- _INPUT MATERIAL_:

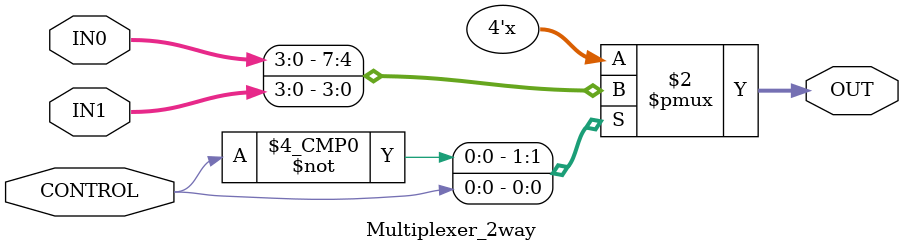
<source format=v>
`timescale 1ns / 1ps


module Multiplexer_2way(
        input CONTROL,
        input [3:0] IN0,
        input [3:0] IN1,
        output reg [3:0] OUT
    );
    
    always@(*)
        begin
            case (CONTROL)
                1'b0 : OUT <= IN0;
                1'b1 : OUT <= IN1;
                default : OUT <= 5'b0000;
        endcase
    end
endmodule

</source>
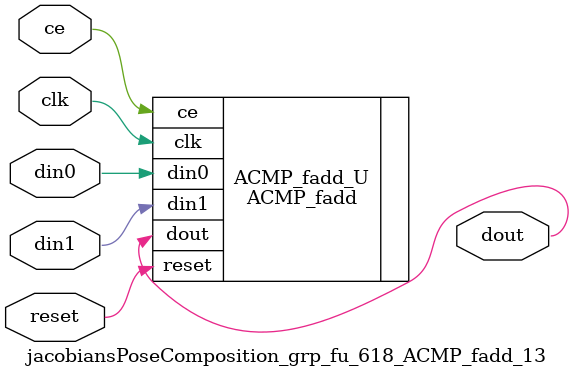
<source format=v>

`timescale 1 ns / 1 ps
module jacobiansPoseComposition_grp_fu_618_ACMP_fadd_13(
    clk,
    reset,
    ce,
    din0,
    din1,
    dout);

parameter ID = 32'd1;
parameter NUM_STAGE = 32'd1;
parameter din0_WIDTH = 32'd1;
parameter din1_WIDTH = 32'd1;
parameter dout_WIDTH = 32'd1;
input clk;
input reset;
input ce;
input[din0_WIDTH - 1:0] din0;
input[din1_WIDTH - 1:0] din1;
output[dout_WIDTH - 1:0] dout;



ACMP_fadd #(
.ID( ID ),
.NUM_STAGE( 4 ),
.din0_WIDTH( din0_WIDTH ),
.din1_WIDTH( din1_WIDTH ),
.dout_WIDTH( dout_WIDTH ))
ACMP_fadd_U(
    .clk( clk ),
    .reset( reset ),
    .ce( ce ),
    .din0( din0 ),
    .din1( din1 ),
    .dout( dout ));

endmodule

</source>
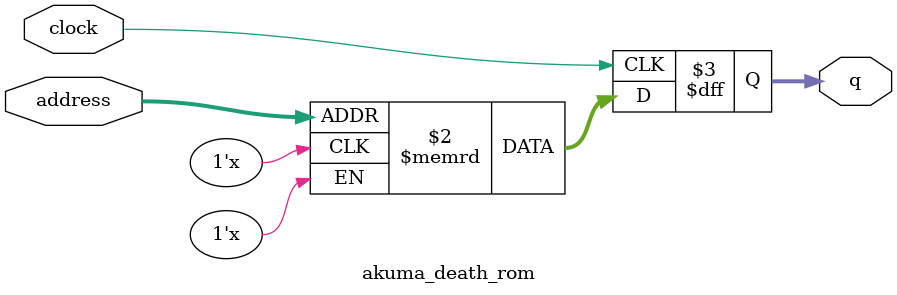
<source format=sv>
module akuma_death_rom (
	input logic clock,
	input logic [12:0] address,
	output logic [3:0] q
);

logic [3:0] memory [0:5427] /* synthesis ram_init_file = "./akuma_death/akuma_death.mif" */;

always_ff @ (posedge clock) begin
	q <= memory[address];
end

endmodule

</source>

- _EXERCISE DETAILS_:
Exact copy, no pictures: please print every record above as written.

- _RESPONSE TO THE TASK_:
<source format=v>
`timescale 1ns / 1ps


module Multiplexer_2way(
        input CONTROL,
        input [3:0] IN0,
        input [3:0] IN1,
        output reg [3:0] OUT
    );
    
    always@(*)
        begin
            case (CONTROL)
                1'b0 : OUT <= IN0;
                1'b1 : OUT <= IN1;
                default : OUT <= 5'b0000;
        endcase
    end
endmodule

</source>
<source format=v>

`timescale 1 ns / 1 ps
module jacobiansPoseComposition_grp_fu_618_ACMP_fadd_13(
    clk,
    reset,
    ce,
    din0,
    din1,
    dout);

parameter ID = 32'd1;
parameter NUM_STAGE = 32'd1;
parameter din0_WIDTH = 32'd1;
parameter din1_WIDTH = 32'd1;
parameter dout_WIDTH = 32'd1;
input clk;
input reset;
input ce;
input[din0_WIDTH - 1:0] din0;
input[din1_WIDTH - 1:0] din1;
output[dout_WIDTH - 1:0] dout;



ACMP_fadd #(
.ID( ID ),
.NUM_STAGE( 4 ),
.din0_WIDTH( din0_WIDTH ),
.din1_WIDTH( din1_WIDTH ),
.dout_WIDTH( dout_WIDTH ))
ACMP_fadd_U(
    .clk( clk ),
    .reset( reset ),
    .ce( ce ),
    .din0( din0 ),
    .din1( din1 ),
    .dout( dout ));

endmodule

</source>
<source format=sv>
module akuma_death_rom (
	input logic clock,
	input logic [12:0] address,
	output logic [3:0] q
);

logic [3:0] memory [0:5427] /* synthesis ram_init_file = "./akuma_death/akuma_death.mif" */;

always_ff @ (posedge clock) begin
	q <= memory[address];
end

endmodule

</source>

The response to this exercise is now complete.